14.      Selon moi, le Tribunal a fourni une motivation suffisante et adéquate à l’appui de la conclusion à laquelle il parvient en ce qui concerne le risque de confusion. En particulier, aux points 105 à 108 de l’arrêt attaqué, le Tribunal a énuméré les différents facteurs qu’il a pris en compte (la similitude visuelle faible, la similitude phonétique moyenne ainsi que le fait que le consommateur moyen doit se fier à l’image imparfaite de la marque qu’il a gardée en mémoire), ce qui l’a conduit à la conclusion que ces facteurs, considérés de façon “cumulative”, suffisent pour créer un risque de confusion (point 109 de l’arrêt attaqué). J’estime que le Tribunal n’a ni omis de prendre en compte les facteurs pertinents, ni fourni une motivation contradictoire.

15.      Dans la mesure où la requérante cherche, en substance, à obtenir un réexamen des facteurs que le Tribunal a considérés comme étant pertinents, il suffit de rappeler qu’un tel réexamen ne constitue pas une question de droit soumise, comme telle, au contrôle de la Cour dans le cadre d’un pourvoi (arrêt du 2 septembre 2010, Calvin Klein Trademark Trust/OHMI, C‑254/09 P, EU:C:2010:488, point 49 et jurisprudence citée).

16.      Par conséquent, je propose à la Cour de rejeter le pourvoi en application de l’article 181 du règlement de procédure de la Cour, au motif que celui-ci est, en partie, manifestement irrecevable et, en partie, manifestement non fondé.

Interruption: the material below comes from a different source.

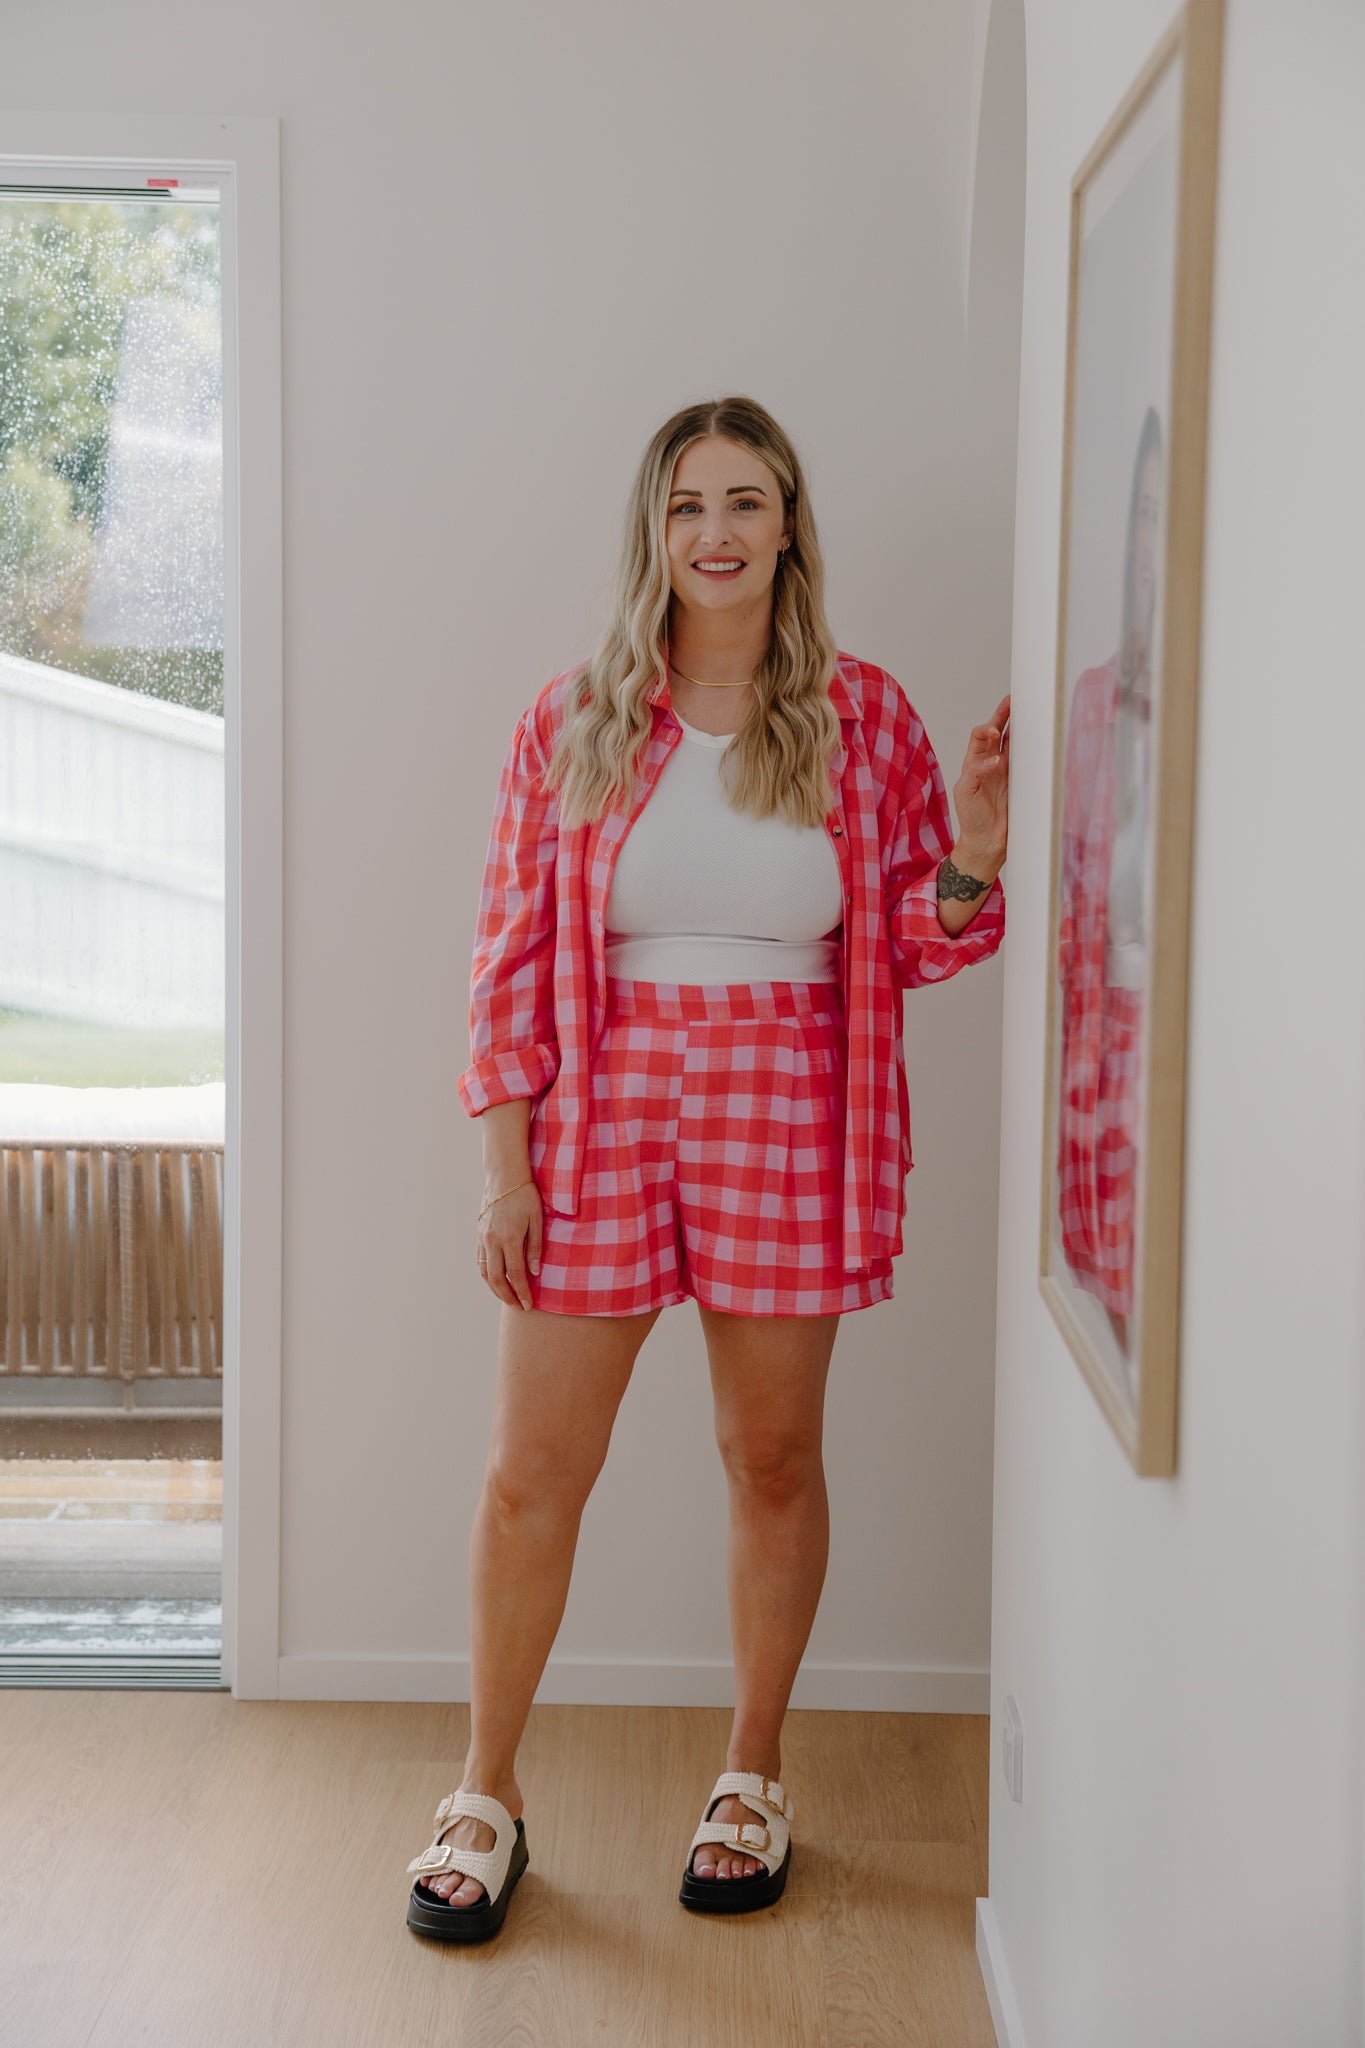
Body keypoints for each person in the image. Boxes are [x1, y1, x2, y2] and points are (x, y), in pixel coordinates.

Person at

17.      En application de l’article 137 du règlement de procédure de la Cour, qui s’applique aux pourvois en vertu de l’article 184, paragraphe 1, dudit règlement, il est statué sur les dépens dans l’arrêt ou l’ordonnance qui met fin à l’instance. Le présent pourvoi n’a pas été signifié au défendeur, lequel n’a donc pas exposé de dépens en lien avec ce pourvoi. La requérante devrait supporter ses propres dépens. »

6        Pour les mêmes motifs que ceux retenus par Mme l’avocate générale, il y a lieu de rejeter le pourvoi comme étant, en partie, manifestement irrecevable et, en partie, manifestement non fondé.

 Sur les dépens

7        En application de l’article 137 du règlement de procédure de la Cour, applicable à la procédure de pourvoi en vertu de l’article 184, paragraphe 1, du même règlement, il est statué sur les dépens dans l’ordonnance qui met fin à l’instance. En l’espèce, la présente ordonnance étant adoptée avant que le pourvoi ne soit signifié aux autres parties à la procédure et, par conséquent, avant que celles‑ci n’aient pu exposer des dépens, il convient de décider que Next design+produktion supportera ses propres dépens.

Par ces motifs, la Cour (huitième chambre) ordonne :

1)      Le pourvoi est rejetécomme étant, en partie, manifestement irrecevable et, en partie, manifestement non fondé.

2)      Next design+produktion GmbH supporte ses propres dépens.

Signatures


*      Langue de procédure : l’allemand.